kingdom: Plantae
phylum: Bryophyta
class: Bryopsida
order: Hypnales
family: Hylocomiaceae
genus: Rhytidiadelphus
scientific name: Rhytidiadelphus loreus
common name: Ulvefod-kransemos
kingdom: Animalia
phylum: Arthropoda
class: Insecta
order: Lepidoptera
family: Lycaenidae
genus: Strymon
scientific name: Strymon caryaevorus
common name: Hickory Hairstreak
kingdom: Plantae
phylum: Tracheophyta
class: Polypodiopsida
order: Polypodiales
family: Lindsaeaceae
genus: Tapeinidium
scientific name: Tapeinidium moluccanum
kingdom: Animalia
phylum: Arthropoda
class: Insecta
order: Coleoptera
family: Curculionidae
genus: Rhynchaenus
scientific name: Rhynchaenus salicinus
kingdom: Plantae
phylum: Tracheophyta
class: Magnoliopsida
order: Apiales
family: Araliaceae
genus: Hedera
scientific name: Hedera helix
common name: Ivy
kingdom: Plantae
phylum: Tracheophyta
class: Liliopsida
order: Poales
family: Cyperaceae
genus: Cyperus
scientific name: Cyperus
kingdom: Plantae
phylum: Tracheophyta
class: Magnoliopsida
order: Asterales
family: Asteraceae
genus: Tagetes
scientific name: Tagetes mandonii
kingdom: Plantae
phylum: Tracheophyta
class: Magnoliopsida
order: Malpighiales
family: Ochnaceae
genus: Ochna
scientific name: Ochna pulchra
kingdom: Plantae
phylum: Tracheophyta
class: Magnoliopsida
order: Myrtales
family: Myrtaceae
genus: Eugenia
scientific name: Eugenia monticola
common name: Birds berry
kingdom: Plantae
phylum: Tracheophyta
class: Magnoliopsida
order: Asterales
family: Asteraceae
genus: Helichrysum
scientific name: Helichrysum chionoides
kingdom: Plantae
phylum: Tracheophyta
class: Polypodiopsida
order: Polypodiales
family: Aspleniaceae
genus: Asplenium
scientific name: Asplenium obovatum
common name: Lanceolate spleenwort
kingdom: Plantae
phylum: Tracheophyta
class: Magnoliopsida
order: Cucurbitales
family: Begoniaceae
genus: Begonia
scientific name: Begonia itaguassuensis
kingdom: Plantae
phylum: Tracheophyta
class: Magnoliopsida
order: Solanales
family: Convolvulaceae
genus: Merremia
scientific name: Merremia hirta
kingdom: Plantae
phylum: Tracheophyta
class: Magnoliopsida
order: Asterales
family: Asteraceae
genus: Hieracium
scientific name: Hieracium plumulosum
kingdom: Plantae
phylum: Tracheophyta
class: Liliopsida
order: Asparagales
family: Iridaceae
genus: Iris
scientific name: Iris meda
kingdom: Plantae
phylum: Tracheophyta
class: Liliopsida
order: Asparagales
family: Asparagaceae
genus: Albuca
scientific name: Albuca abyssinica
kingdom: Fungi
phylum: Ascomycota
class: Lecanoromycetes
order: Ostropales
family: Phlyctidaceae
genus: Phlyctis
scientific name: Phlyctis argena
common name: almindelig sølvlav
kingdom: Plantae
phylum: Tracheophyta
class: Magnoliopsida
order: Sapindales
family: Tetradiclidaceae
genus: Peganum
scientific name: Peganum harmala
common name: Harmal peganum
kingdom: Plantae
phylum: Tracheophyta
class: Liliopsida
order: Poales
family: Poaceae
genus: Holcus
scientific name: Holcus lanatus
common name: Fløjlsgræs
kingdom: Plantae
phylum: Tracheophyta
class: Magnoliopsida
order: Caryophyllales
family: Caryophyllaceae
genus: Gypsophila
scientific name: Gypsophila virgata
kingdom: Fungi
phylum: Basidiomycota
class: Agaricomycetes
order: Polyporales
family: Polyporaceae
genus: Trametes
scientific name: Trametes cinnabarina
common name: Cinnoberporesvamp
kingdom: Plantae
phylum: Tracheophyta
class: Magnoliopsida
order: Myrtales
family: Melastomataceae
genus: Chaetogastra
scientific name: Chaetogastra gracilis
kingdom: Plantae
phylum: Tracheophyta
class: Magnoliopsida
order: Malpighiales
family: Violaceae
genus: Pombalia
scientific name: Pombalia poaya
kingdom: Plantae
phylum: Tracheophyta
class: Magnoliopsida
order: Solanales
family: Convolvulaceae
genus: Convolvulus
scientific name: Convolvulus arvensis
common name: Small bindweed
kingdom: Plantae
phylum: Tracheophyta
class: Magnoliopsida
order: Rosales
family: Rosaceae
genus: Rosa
-- -- --
| WHAT NEEDS TO BE DONE |
Reproduce every line of the items above verbatim, from the first kingdom line to the last genus line.

| EXERCISE RESULT |
kingdom: Plantae
phylum: Bryophyta
class: Bryopsida
order: Hypnales
family: Hylocomiaceae
genus: Rhytidiadelphus
scientific name: Rhytidiadelphus loreus
common name: Ulvefod-kransemos
kingdom: Animalia
phylum: Arthropoda
class: Insecta
order: Lepidoptera
family: Lycaenidae
genus: Strymon
scientific name: Strymon caryaevorus
common name: Hickory Hairstreak
kingdom: Plantae
phylum: Tracheophyta
class: Polypodiopsida
order: Polypodiales
family: Lindsaeaceae
genus: Tapeinidium
scientific name: Tapeinidium moluccanum
kingdom: Animalia
phylum: Arthropoda
class: Insecta
order: Coleoptera
family: Curculionidae
genus: Rhynchaenus
scientific name: Rhynchaenus salicinus
kingdom: Plantae
phylum: Tracheophyta
class: Magnoliopsida
order: Apiales
family: Araliaceae
genus: Hedera
scientific name: Hedera helix
common name: Ivy
kingdom: Plantae
phylum: Tracheophyta
class: Liliopsida
order: Poales
family: Cyperaceae
genus: Cyperus
scientific name: Cyperus
kingdom: Plantae
phylum: Tracheophyta
class: Magnoliopsida
order: Asterales
family: Asteraceae
genus: Tagetes
scientific name: Tagetes mandonii
kingdom: Plantae
phylum: Tracheophyta
class: Magnoliopsida
order: Malpighiales
family: Ochnaceae
genus: Ochna
scientific name: Ochna pulchra
kingdom: Plantae
phylum: Tracheophyta
class: Magnoliopsida
order: Myrtales
family: Myrtaceae
genus: Eugenia
scientific name: Eugenia monticola
common name: Birds berry
kingdom: Plantae
phylum: Tracheophyta
class: Magnoliopsida
order: Asterales
family: Asteraceae
genus: Helichrysum
scientific name: Helichrysum chionoides
kingdom: Plantae
phylum: Tracheophyta
class: Polypodiopsida
order: Polypodiales
family: Aspleniaceae
genus: Asplenium
scientific name: Asplenium obovatum
common name: Lanceolate spleenwort
kingdom: Plantae
phylum: Tracheophyta
class: Magnoliopsida
order: Cucurbitales
family: Begoniaceae
genus: Begonia
scientific name: Begonia itaguassuensis
kingdom: Plantae
phylum: Tracheophyta
class: Magnoliopsida
order: Solanales
family: Convolvulaceae
genus: Merremia
scientific name: Merremia hirta
kingdom: Plantae
phylum: Tracheophyta
class: Magnoliopsida
order: Asterales
family: Asteraceae
genus: Hieracium
scientific name: Hieracium plumulosum
kingdom: Plantae
phylum: Tracheophyta
class: Liliopsida
order: Asparagales
family: Iridaceae
genus: Iris
scientific name: Iris meda
kingdom: Plantae
phylum: Tracheophyta
class: Liliopsida
order: Asparagales
family: Asparagaceae
genus: Albuca
scientific name: Albuca abyssinica
kingdom: Fungi
phylum: Ascomycota
class: Lecanoromycetes
order: Ostropales
family: Phlyctidaceae
genus: Phlyctis
scientific name: Phlyctis argena
common name: almindelig sølvlav
kingdom: Plantae
phylum: Tracheophyta
class: Magnoliopsida
order: Sapindales
family: Tetradiclidaceae
genus: Peganum
scientific name: Peganum harmala
common name: Harmal peganum
kingdom: Plantae
phylum: Tracheophyta
class: Liliopsida
order: Poales
family: Poaceae
genus: Holcus
scientific name: Holcus lanatus
common name: Fløjlsgræs
kingdom: Plantae
phylum: Tracheophyta
class: Magnoliopsida
order: Caryophyllales
family: Caryophyllaceae
genus: Gypsophila
scientific name: Gypsophila virgata
kingdom: Fungi
phylum: Basidiomycota
class: Agaricomycetes
order: Polyporales
family: Polyporaceae
genus: Trametes
scientific name: Trametes cinnabarina
common name: Cinnoberporesvamp
kingdom: Plantae
phylum: Tracheophyta
class: Magnoliopsida
order: Myrtales
family: Melastomataceae
genus: Chaetogastra
scientific name: Chaetogastra gracilis
kingdom: Plantae
phylum: Tracheophyta
class: Magnoliopsida
order: Malpighiales
family: Violaceae
genus: Pombalia
scientific name: Pombalia poaya
kingdom: Plantae
phylum: Tracheophyta
class: Magnoliopsida
order: Solanales
family: Convolvulaceae
genus: Convolvulus
scientific name: Convolvulus arvensis
common name: Small bindweed
kingdom: Plantae
phylum: Tracheophyta
class: Magnoliopsida
order: Rosales
family: Rosaceae
genus: Rosa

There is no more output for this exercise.